Warga Jepara Korban Bencana 'Dihujani' Beras Bulog

Kamis 15-01-2026,19:30 WIB
Reporter : Arief Pramono
Editor : Wawan Setiawan

JEPARA, diswayjateng.com- Bencana banjir dan longsor yang terjadi di Kabupaten Jepara dalam beberapa hari ini tentu membuat warga kesulitan pasokan makanan. 

Karena itu, Perum Bulog menyalurkan bantuan tanggung jawab sosial dan lingkungan melalui program Bulog Peduli Bencana 2026.

Bantuan berupa beras premium satu ton ini, diserahkan di dapur umum Kecamatan Kalinyamatan, Kamis (15/1/2026).

Bantuan diserahkan Direktur SDM dan Transportasi Perum Bulog Sudarsono Hardjosoekarto, dan diterima Wakil Bupati Jepara Muhammad Ibnu Hajar. 

Sudarsono mengatakan, bantuan beras merupakan bagian dari tugas Bulog sesuai peraturan perundang-undangan.

Bantuan itu ditujukan untuk mendukung penanganan bencana dan membantu pemenuhan kebutuhan pangan warga.

“Bulog menyalurkan bantuan bencana berupa beras premium sesuai undang-undang dan peraturan presiden. Bantuan ini diharapkan membantu warga terdampak sekaligus mendukung Pemkab Jepara,” ujar Sudarsono. 

Menurut Sudarsono, penyaluran beras dilakukan melalui koordinasi dengan Pemkab Jepara termasuk Badan Penanggulangan Bencana Daerah (BPBD) setempat, agar bantuan tepat sasaran.  

“Kami bekerja sama dengan pemerintah daerah, Wakil Bupati, Sekda, dan BPBD untuk mengoordinasikan penyaluran bantuan bencana,” tutur Sudarsono. 

Sudarsono menegaskan, Bulog terus menjaga ketersediaan cadangan pangan nasional. Upaya dilakukan baik saat bencana maupun kondisi normal. 

"Stok dijaga melalui pengelolaan gudang dan distribusi antardaerah bila diperlukan, " imbuh Sudarsono. 
Penyaluran bantuan dilakukan melalu dengan Pemkab Jepara dan BPBD setempat agar bantuan tepat sasaran--

Sementara itu, Wakil Bupati Jepara Hajar mengapresiasi dukungan Perum Bulog yang telah membantu operasional dapur umum bagi warga terdampak banjir.

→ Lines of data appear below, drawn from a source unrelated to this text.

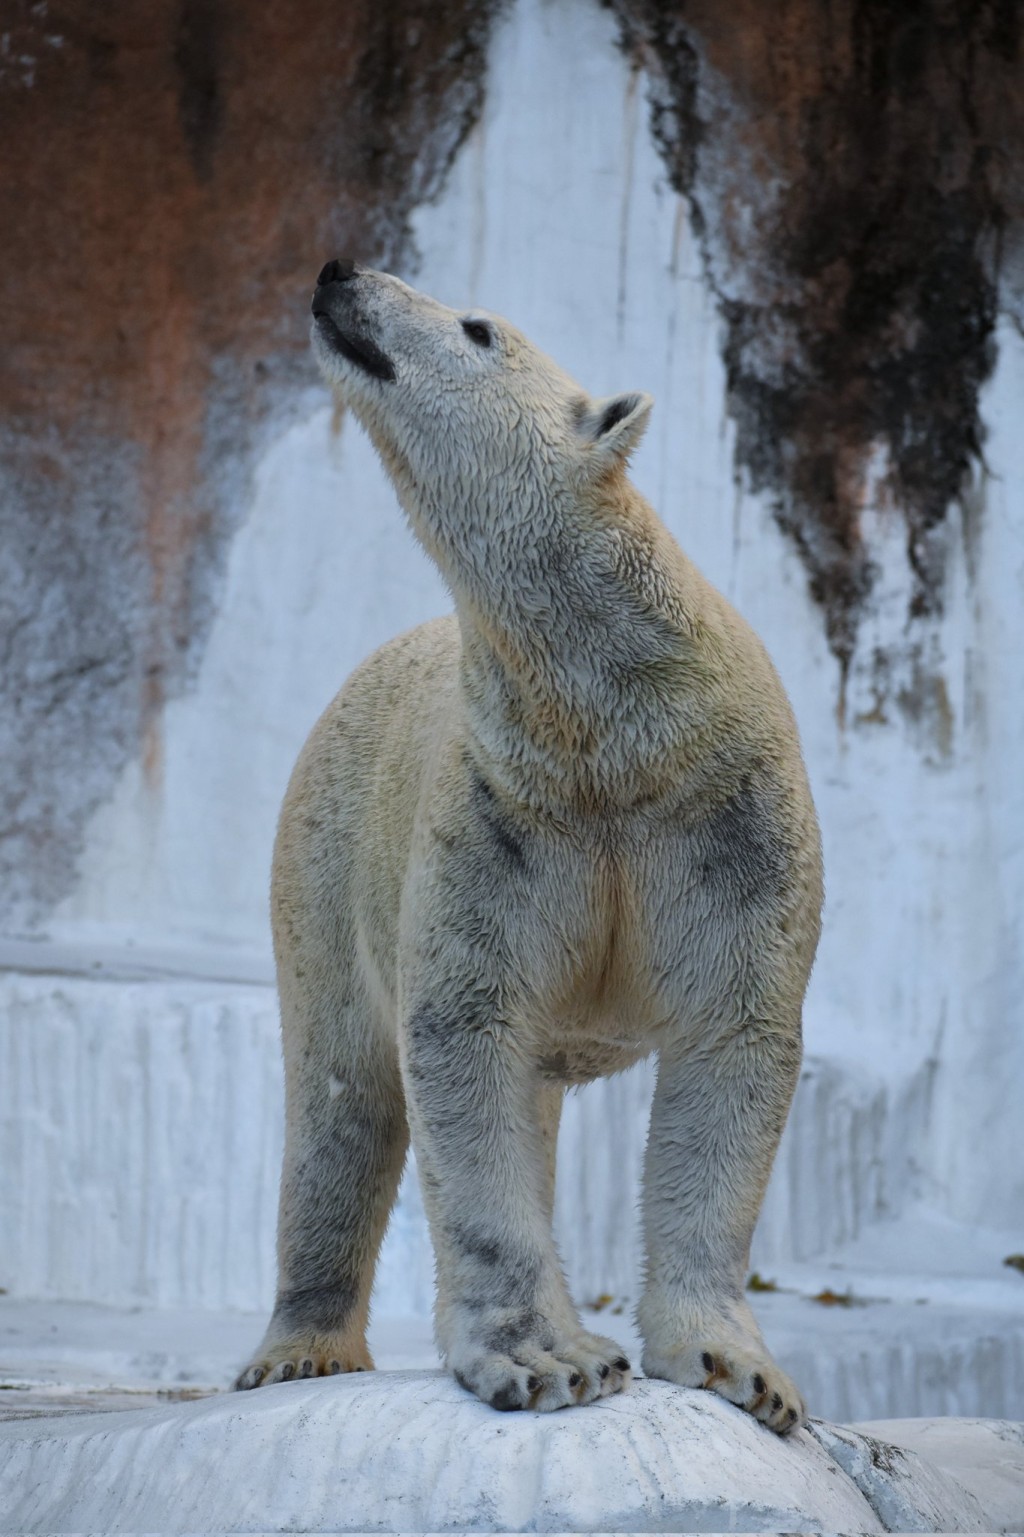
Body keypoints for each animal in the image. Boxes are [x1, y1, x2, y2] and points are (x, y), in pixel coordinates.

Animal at [233, 261, 824, 1426]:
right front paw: (550, 1357)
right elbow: (463, 1042)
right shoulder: (500, 815)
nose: (340, 274)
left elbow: (732, 1037)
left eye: (478, 329)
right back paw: (300, 1350)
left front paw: (736, 1367)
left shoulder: (726, 819)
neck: (613, 733)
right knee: (339, 1096)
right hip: (325, 856)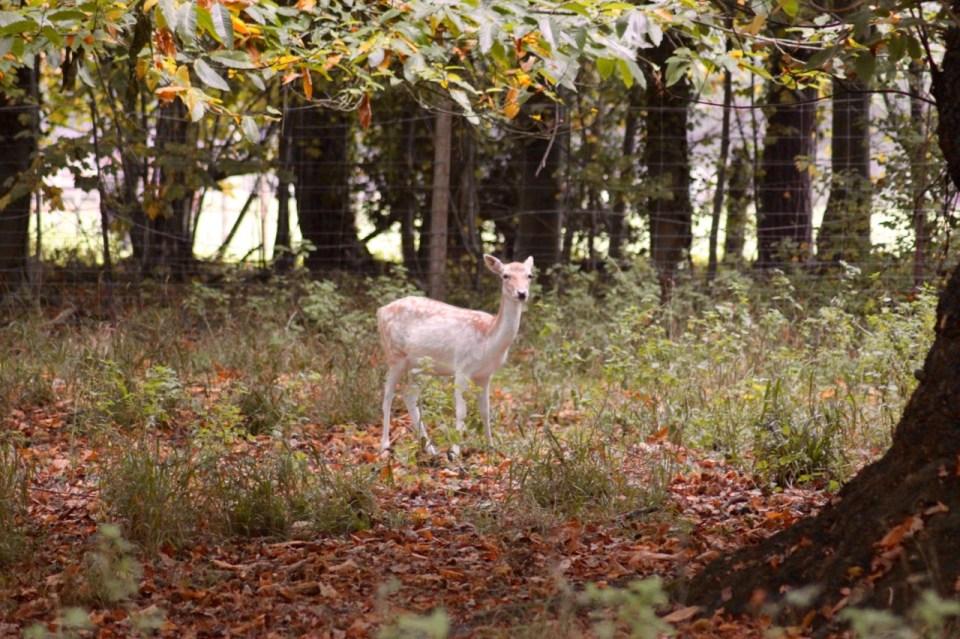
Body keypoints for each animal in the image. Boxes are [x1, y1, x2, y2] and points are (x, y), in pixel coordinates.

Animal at [377, 254, 534, 457]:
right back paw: (385, 446)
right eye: (505, 275)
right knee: (388, 394)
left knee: (408, 396)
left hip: (420, 366)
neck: (488, 339)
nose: (522, 293)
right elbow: (461, 411)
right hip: (394, 354)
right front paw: (455, 452)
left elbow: (485, 410)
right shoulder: (462, 367)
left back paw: (430, 448)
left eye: (529, 275)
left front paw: (491, 447)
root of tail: (381, 311)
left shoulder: (485, 375)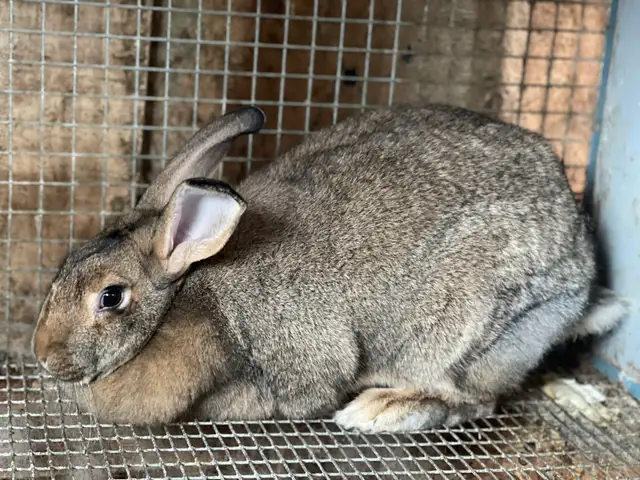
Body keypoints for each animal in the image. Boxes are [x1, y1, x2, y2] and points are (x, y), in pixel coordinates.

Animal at [31, 104, 628, 433]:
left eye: (111, 297)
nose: (41, 355)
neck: (185, 293)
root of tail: (581, 271)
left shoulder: (293, 357)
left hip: (465, 329)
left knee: (475, 398)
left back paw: (384, 410)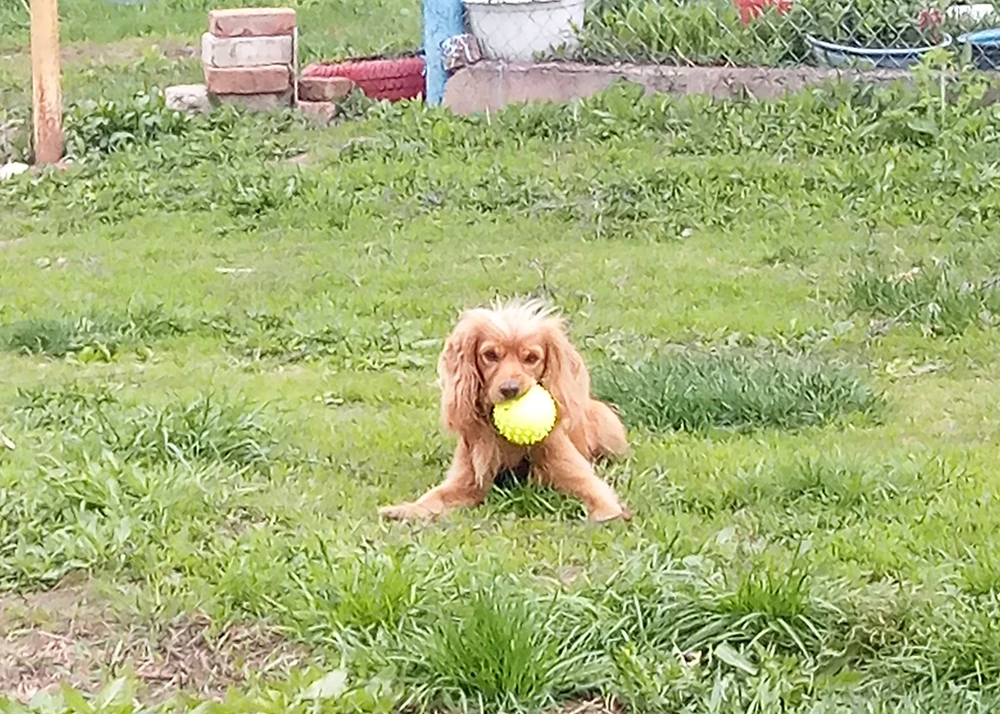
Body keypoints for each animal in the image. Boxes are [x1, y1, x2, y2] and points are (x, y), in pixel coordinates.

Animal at [378, 298, 628, 520]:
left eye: (532, 358)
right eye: (490, 355)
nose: (510, 389)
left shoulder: (573, 472)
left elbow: (597, 495)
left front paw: (607, 515)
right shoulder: (467, 481)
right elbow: (433, 497)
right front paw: (404, 509)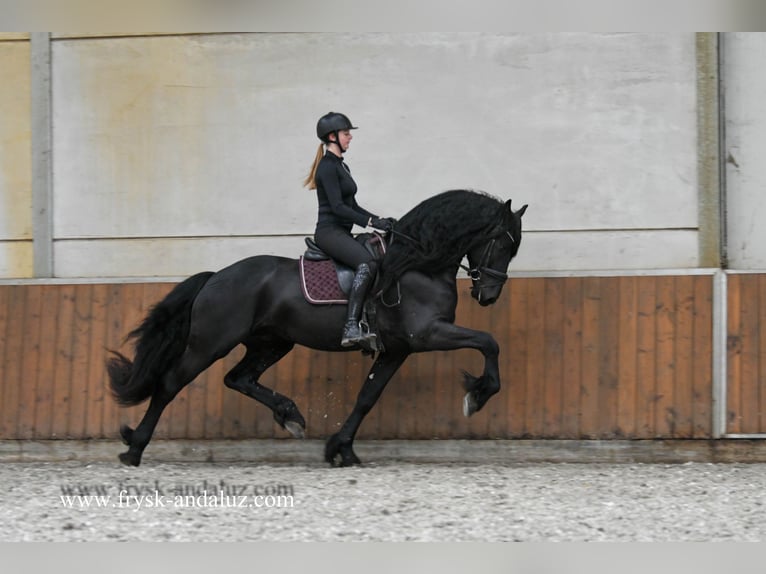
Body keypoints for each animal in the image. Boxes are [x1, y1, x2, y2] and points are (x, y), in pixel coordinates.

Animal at [107, 189, 528, 467]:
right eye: (503, 244)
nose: (489, 296)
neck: (418, 263)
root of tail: (216, 277)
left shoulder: (398, 349)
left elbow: (367, 396)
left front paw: (341, 449)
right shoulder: (426, 334)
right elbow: (489, 342)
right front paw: (477, 395)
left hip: (272, 343)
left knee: (239, 378)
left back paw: (290, 415)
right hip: (210, 343)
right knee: (170, 384)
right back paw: (134, 449)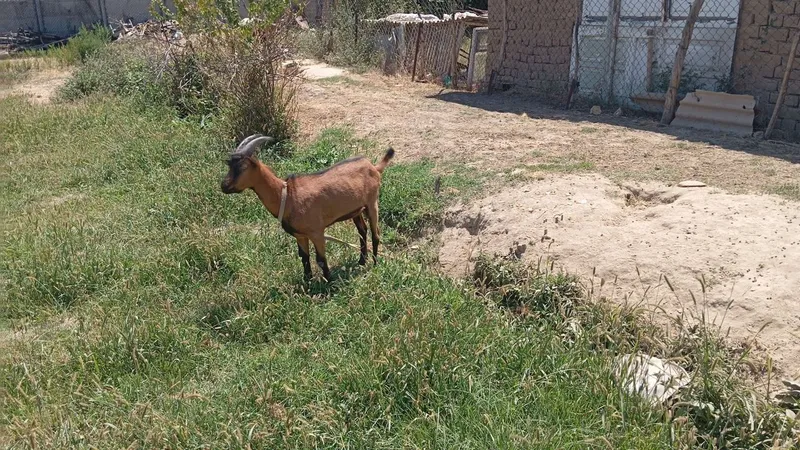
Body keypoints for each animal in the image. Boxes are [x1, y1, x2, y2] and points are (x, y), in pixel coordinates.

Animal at [220, 134, 395, 280]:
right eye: (229, 165)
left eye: (243, 167)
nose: (224, 186)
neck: (287, 196)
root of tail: (373, 167)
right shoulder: (300, 235)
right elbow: (304, 257)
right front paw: (308, 281)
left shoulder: (316, 232)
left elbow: (321, 259)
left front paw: (329, 282)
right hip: (355, 210)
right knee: (362, 231)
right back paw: (361, 261)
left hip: (372, 203)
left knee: (375, 233)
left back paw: (375, 263)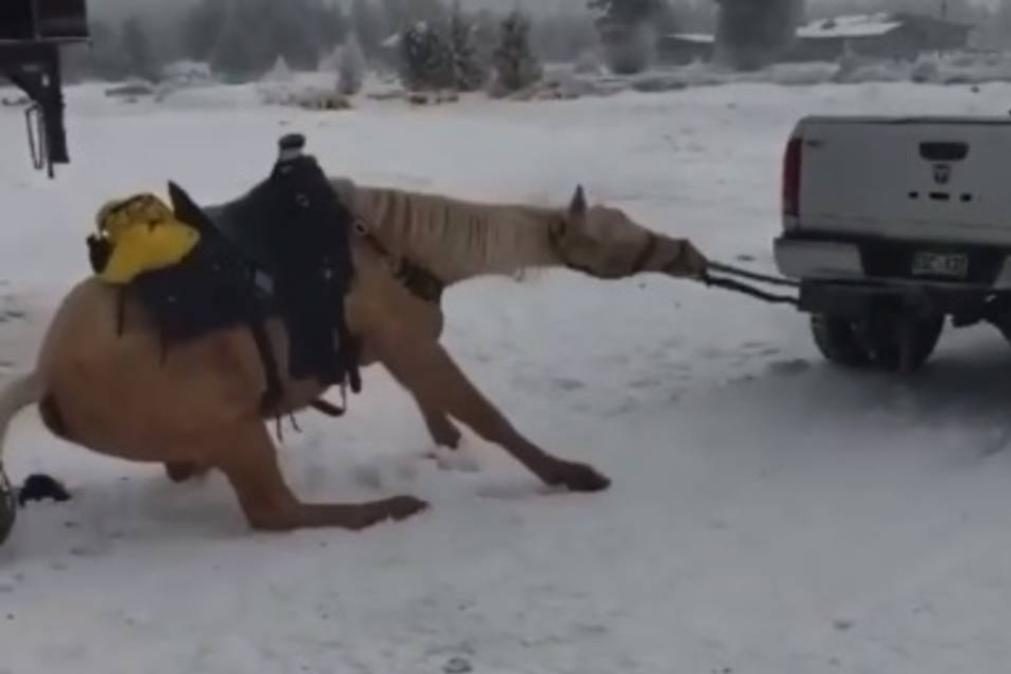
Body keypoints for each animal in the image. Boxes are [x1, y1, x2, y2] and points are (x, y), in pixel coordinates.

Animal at [0, 180, 707, 537]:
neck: (397, 247)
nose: (689, 253)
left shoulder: (396, 348)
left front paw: (453, 453)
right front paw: (570, 474)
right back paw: (388, 508)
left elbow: (442, 413)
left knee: (198, 474)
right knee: (274, 514)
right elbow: (484, 415)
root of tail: (44, 375)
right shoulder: (411, 344)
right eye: (616, 240)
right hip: (237, 429)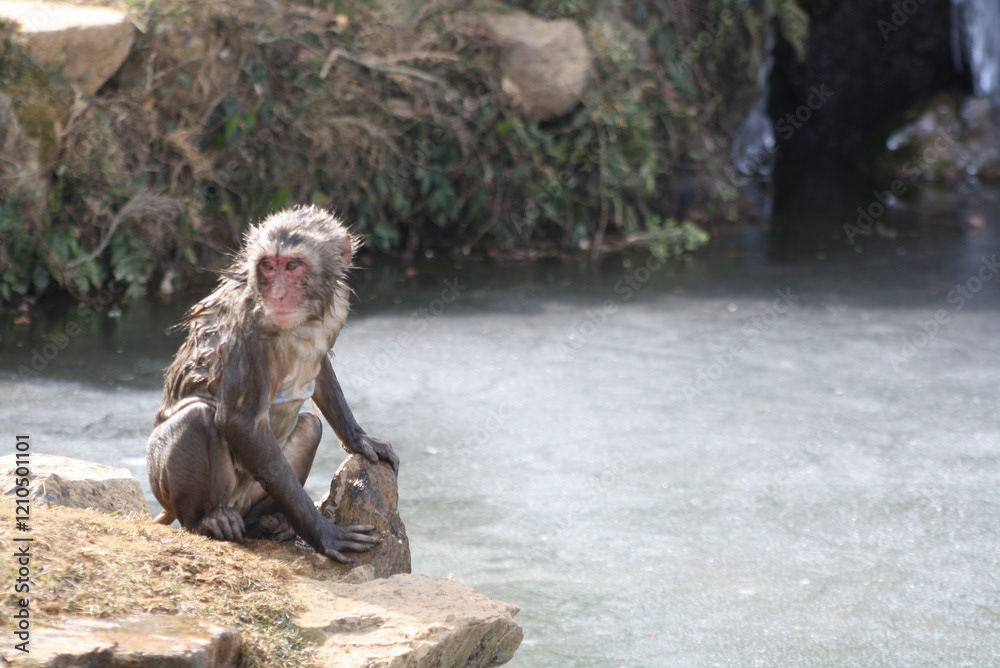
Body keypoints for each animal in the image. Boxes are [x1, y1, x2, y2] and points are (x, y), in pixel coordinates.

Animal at [146, 205, 399, 563]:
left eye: (292, 265)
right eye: (268, 265)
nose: (277, 295)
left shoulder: (337, 304)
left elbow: (320, 371)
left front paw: (358, 438)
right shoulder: (247, 326)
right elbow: (239, 422)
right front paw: (323, 533)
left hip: (252, 494)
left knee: (310, 427)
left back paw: (266, 522)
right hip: (172, 485)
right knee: (195, 417)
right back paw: (208, 520)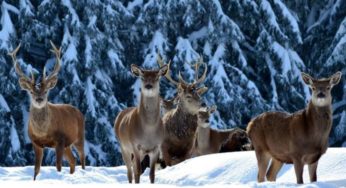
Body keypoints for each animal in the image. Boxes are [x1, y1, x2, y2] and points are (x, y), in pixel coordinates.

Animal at [8, 41, 85, 180]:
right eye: (31, 92)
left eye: (46, 91)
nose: (39, 99)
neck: (43, 132)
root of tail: (79, 112)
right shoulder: (36, 143)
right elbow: (36, 169)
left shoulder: (60, 141)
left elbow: (58, 166)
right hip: (68, 145)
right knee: (73, 160)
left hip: (79, 137)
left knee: (82, 157)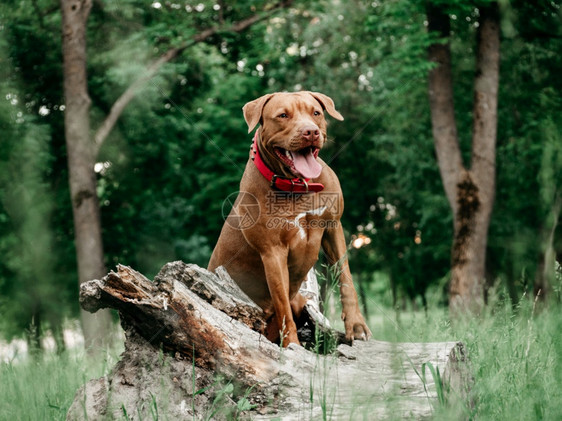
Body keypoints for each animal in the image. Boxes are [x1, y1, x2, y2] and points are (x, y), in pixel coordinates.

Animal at [208, 91, 370, 344]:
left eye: (316, 113)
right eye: (283, 115)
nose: (310, 132)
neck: (298, 185)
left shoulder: (333, 226)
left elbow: (346, 277)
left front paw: (356, 325)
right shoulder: (273, 252)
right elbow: (282, 303)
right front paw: (292, 345)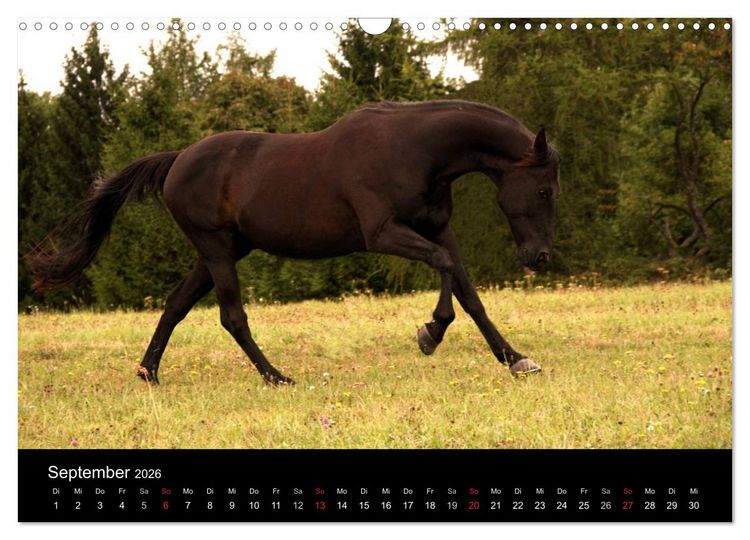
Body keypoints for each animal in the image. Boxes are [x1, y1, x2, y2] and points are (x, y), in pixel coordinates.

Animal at [29, 100, 561, 386]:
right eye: (543, 190)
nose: (540, 257)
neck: (413, 150)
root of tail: (178, 159)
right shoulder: (384, 233)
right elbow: (445, 268)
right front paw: (429, 332)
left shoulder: (436, 228)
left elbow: (470, 293)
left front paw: (516, 360)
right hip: (217, 250)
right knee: (232, 317)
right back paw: (276, 377)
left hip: (221, 251)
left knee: (176, 304)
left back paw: (149, 374)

 “Kami mengucapkan terima kasih kepada Bulog atas bantuan berasnya, ini sangat bermanfaat kepada masyarakat Kabupaten Jepara,” ujar Hajar. 

Dapur umum di Kecamatan Kalinyamatan telah beroperasi selama tiga hari. Dalam setiap proses memasak, fasilitas tersebut menyiapkan sekitar 2.337 porsi.

Kegiatan memasak dilakukan tiga kali dalam sehari. Distribusi makanan menjangkau empat desa terdampak banjir, yakni Desa Batukali, Gerdu, Kaliombo, dan Sowan Kidul.